> [Tasks to perform]
**A.** In the partitioner text, what is each partition called?
**B.** Update the partitioner text from "Partitioner#" to "a Qserv database.", changing "CSV" to "TSV".

> [Passage provided]
* * * * *

Partitioner#
Summary#
Qserv’s partitioners are implemented as standalone C++ programs
(sph-partition
or sph-partition-matches
) that separate input rows from one
or more files and write them into another set of files named according to their
partition numbers.
sph-partition[-matches]
takes as input a set of CSV files, and based on a
specified partition configuration, produces output CSV files (one per partition).
Each partition is called a “chunk” and contains subpartitions (“subchunks”),
although a partition’s subpartitions are stored together in a file (and table).
Tables that are partitioned in Qserv must be partitioned identically within a Qserv database.
This means that tables in a database share identical partition
boundaries and identical mappings of chunk ID spatial partition
. In order to
facilitate table joining, a single table’s columns are chosen to define the
partitioning space and all partitioned tables (within a database) are
partitioned according that pair of columns. Our current plan chooses the
Object
table’s ra_PS
and decl_PS
columns, meaning that rows in the
Source
and ForcedSource
tables would be partitioned according to the
Object
they reference.
However, there is a wrinkle: prototype pipeline development involves comparing
pipeline outputs to a reference catalog, which might correspond to an
independent processing of the input data, or to a ground truth catalog from
which raw pipeline input images were synthesized. Such tables (SimRefObject
for example) share the same partitioning parameters as `Object`
. But, there
is no obvious 1 to 1 mapping between reference objects and objects. Instead,
the pipelines compute a (spatial) match table between the two that provides
a many-to-many relationship between both tables. The complication is that a
match record might reference an object and reference object that fall on
opposite sides of a partition boundary. Qserv deals with this by taking
advantage of the overlap that must be stored alongside each partition (this
overlap is stored so that Qserv can avoid inter-worker communication when
performing spatial joins on the fly).

* * * * *

> [Data to examine]
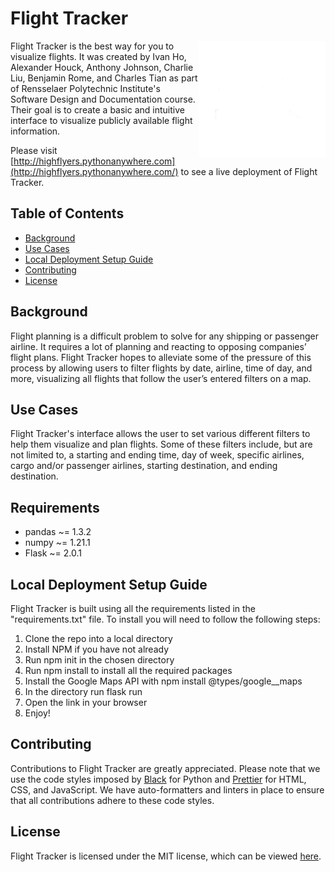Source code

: # Flight Tracker

<picture>
  <source media="(prefers-color-scheme: dark)" srcset="./images/Logo Whiteout.png">
  <source media="(prefers-color-scheme: light)" srcset="./images/Logo No BG.png">
  <img align="right" alt="Change image based on background theme." src="./images/Logo Whiteout.png">
</picture>

Flight Tracker is the best way for you to visualize flights. It was created by Ivan Ho, Alexander Houck, Anthony Johnson, Charlie Liu, Benjamin Rome, and Charles Tian as part of Rensselaer Polytechnic Institute's Software Design and Documentation course. Their goal is to create a basic and intuitive interface to visualize publicly available flight information.

Please visit [http://highflyers.pythonanywhere.com](http://highflyers.pythonanywhere.com/) to see a live deployment of Flight Tracker.

## Table of Contents
- [Background](#background)
- [Use Cases](#use-cases)
- [Local Deployment Setup Guide](#local-deployment-setup-guide)
- [Contributing](#contributing)
- [License](#license)

## Background
Flight planning is a difficult problem to solve for any shipping or passenger airline. It requires a lot of planning and reacting to opposing companies’ flight plans. Flight Tracker hopes to alleviate some of the pressure of this process by allowing users to filter flights by date, airline, time of day, and more, visualizing all flights that follow the user’s entered filters on a map. 

## Use Cases
Flight Tracker's interface allows the user to set various different filters to help them visualize and plan flights. Some of these filters include, but are not limited to, a starting and ending time, day of week, specific airlines, cargo and/or passenger airlines, starting destination, and ending destination.

## Requirements
- pandas ~= 1.3.2
- numpy ~= 1.21.1
- Flask ~= 2.0.1

## Local Deployment Setup Guide
Flight Tracker is built using all the requirements listed in the "requirements.txt" file. To install
you will need to follow the following steps:
1. Clone the repo into a local directory
2. Install NPM if you have not already
3. Run npm init in the chosen directory
4. Run npm install to install all the required packages
5. Install the Google Maps API with npm install @types/google__maps
6. In the directory run flask run
7. Open the link in your browser
8. Enjoy!

## Contributing
Contributions to Flight Tracker are greatly appreciated. Please note that we use the code styles imposed by [Black](https://black.readthedocs.io/en/stable/) for Python and [Prettier](https://prettier.io/docs/en/) for HTML, CSS, and JavaScript. We have auto-formatters and linters in place to ensure that all contributions adhere to these code styles.

## License
Flight Tracker is licensed under the MIT license, which can be viewed [here](LICENSE).
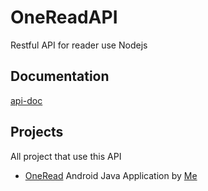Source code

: # OneReadAPI
Restful API for reader use Nodejs

## Documentation
[api-doc](https://one-read-v2.herokuapp.com/api-doc/)

## Projects
All project that use this API

- [OneRead](https://github.com/tiennhot23/OneRead) Android Java Application by [Me](https://github.com/tiennhot23)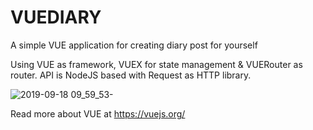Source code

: # VUEDIARY
A simple VUE application for creating diary post for yourself

Using VUE as framework, VUEX for state management & VUERouter as router.
API is NodeJS based with Request as HTTP library.

![2019-09-18 09_59_53-](https://user-images.githubusercontent.com/4427332/65130969-bb5f0d00-d9fe-11e9-8b9f-6a9546096830.png)

Read more about VUE at https://vuejs.org/
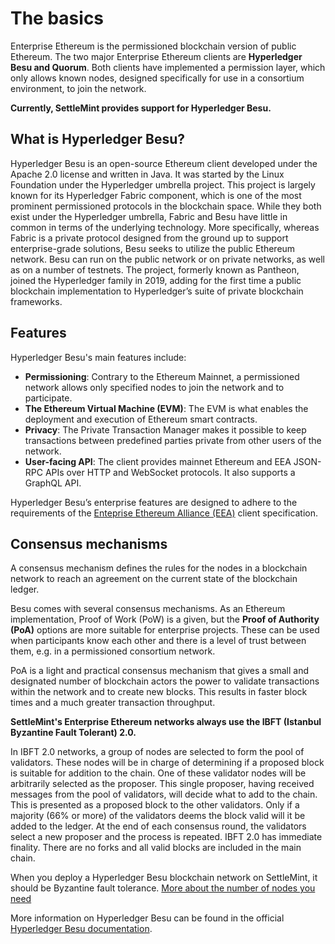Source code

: # The basics

Enterprise Ethereum is the permissioned blockchain version of public Ethereum. The two major Enterprise Ethereum clients are **Hyperledger Besu and Quorum**. Both clients have implemented a permission layer, which only allows known nodes, designed specifically for use in a consortium environment, to join the network.

**Currently, SettleMint provides support for Hyperledger Besu.**

## What is Hyperledger Besu?

Hyperledger Besu is an open-source Ethereum client developed under the Apache 2.0 license and written in Java. It was started by the Linux Foundation under the Hyperledger umbrella project. This project is largely known for its Hyperledger Fabric component, which is one of the most prominent permissioned protocols in the blockchain space. While they both exist under the Hyperledger umbrella, Fabric and Besu have little in common in terms of the underlying technology. More specifically, whereas Fabric is a private protocol designed from the ground up to support enterprise-grade solutions, Besu seeks to utilize the public Ethereum network. Besu can run on the public network or on private networks, as well as on a number of testnets. The project, formerly known as Pantheon, joined the Hyperledger family in 2019, adding for the first time a public blockchain implementation to Hyperledger’s suite of private blockchain frameworks.

## Features

Hyperledger Besu's main features include:

- **Permissioning**: Contrary to the Ethereum Mainnet, a permissioned network allows only specified nodes to join the network and to participate.
- **The Ethereum Virtual Machine (EVM)**: The EVM is what enables the deployment and execution of Ethereum smart contracts.
- **Privacy**: The Private Transaction Manager makes it possible to keep transactions between predefined parties private from other users of the network.
- **User-facing API**: The client provides mainnet Ethereum and EEA JSON-RPC APIs over HTTP and WebSocket protocols. It also supports a GraphQL API.

Hyperledger Besu’s enterprise features are designed to adhere to the requirements of the [Enteprise Ethereum Alliance (EEA)](https://entethalliance.org/) client specification.

## Consensus mechanisms

A consensus mechanism defines the rules for the nodes in a blockchain network to reach an agreement on the current state of the blockchain ledger.

Besu comes with several consensus mechanisms. As an Ethereum implementation, Proof of Work (PoW) is a given, but the **Proof of Authority (PoA)** options are more suitable for enterprise projects. These can be used when participants know each other and there is a level of trust between them, e.g. in a permissioned consortium network.

PoA is a light and practical consensus mechanism that gives a small and designated number of blockchain actors the power to validate transactions within the network and to create new blocks. This results in faster block times and a much greater transaction throughput.

**SettleMint's Enterprise Ethereum networks always use the IBFT (Istanbul Byzantine Fault Tolerant) 2.0.**

In IBFT 2.0 networks, a group of nodes are selected to form the pool of validators. These nodes will be in charge of determining if a proposed block is suitable for addition to the chain. One of these validator nodes will be arbitrarily selected as the proposer. This single proposer, having received messages from the pool of validators, will decide what to add to the chain. This is presented as a proposed block to the other validators. Only if a majority (66% or more) of the validators deems the block valid will it be added to the ledger. At the end of each consensus round, the validators select a new proposer and the process is repeated. IBFT 2.0 has immediate finality. There are no forks and all valid blocks are included in the main chain.

When you deploy a Hyperledger Besu blockchain network on SettleMint, it should be Byzantine fault tolerance. [More about the number of nodes you need](3_enterprise-ethereum-node-types.md)

More information on Hyperledger Besu can be found in the official [Hyperledger Besu documentation](https://besu.hyperledger.org/en/stable/).
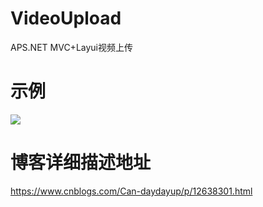 # VideoUpload
APS.NET MVC+Layui视频上传
# 示例
![](https://img2020.cnblogs.com/blog/1336199/202008/1336199-20200801013541834-2117167042.gif)
# 博客详细描述地址
https://www.cnblogs.com/Can-daydayup/p/12638301.html
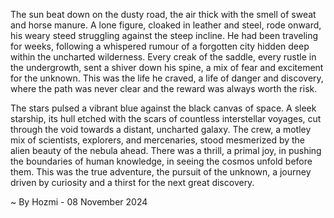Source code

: 
The sun beat down on the dusty road, the air thick with the smell of sweat and horse manure.  A lone figure, cloaked in leather and steel, rode onward, his weary steed struggling against the steep incline. He had been traveling for weeks, following a whispered rumour of a forgotten city hidden deep within the uncharted wilderness. Every creak of the saddle, every rustle in the undergrowth, sent a shiver down his spine, a mix of fear and excitement for the unknown. This was the life he craved, a life of danger and discovery, where the path was never clear and the reward was always worth the risk.

The stars pulsed a vibrant blue against the black canvas of space.  A sleek starship, its hull etched with the scars of countless interstellar voyages, cut through the void towards a distant, uncharted galaxy.  The crew, a motley mix of scientists, explorers, and mercenaries, stood mesmerized by the alien beauty of the nebula ahead.  There was a thrill, a primal joy, in pushing the boundaries of human knowledge, in seeing the cosmos unfold before them.  This was the true adventure, the pursuit of the unknown, a journey driven by curiosity and a thirst for the next great discovery. 

~ By Hozmi - 08 November 2024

* * * * *

> [Task-by-task answers]
**A.** Each partition is called a "chunk."

**B.**
Partitioner#
Summary#
Qserv’s partitioners are implemented as standalone C++ programs
(sph-partition
or sph-partition-matches
) that separate input rows from one
or more files and write them into another set of files named according to their
partition numbers.
sph-partition[-matches]
takes as input a set of TSV files, and based on a
specified partition configuration, produces output TSV files (one per partition).
Each partition is called a “chunk” and contains subpartitions (“subchunks”),
although a partition’s subpartitions are stored together in a file (and table).
Tables that are partitioned in Qserv must be partitioned identically within a Qserv database.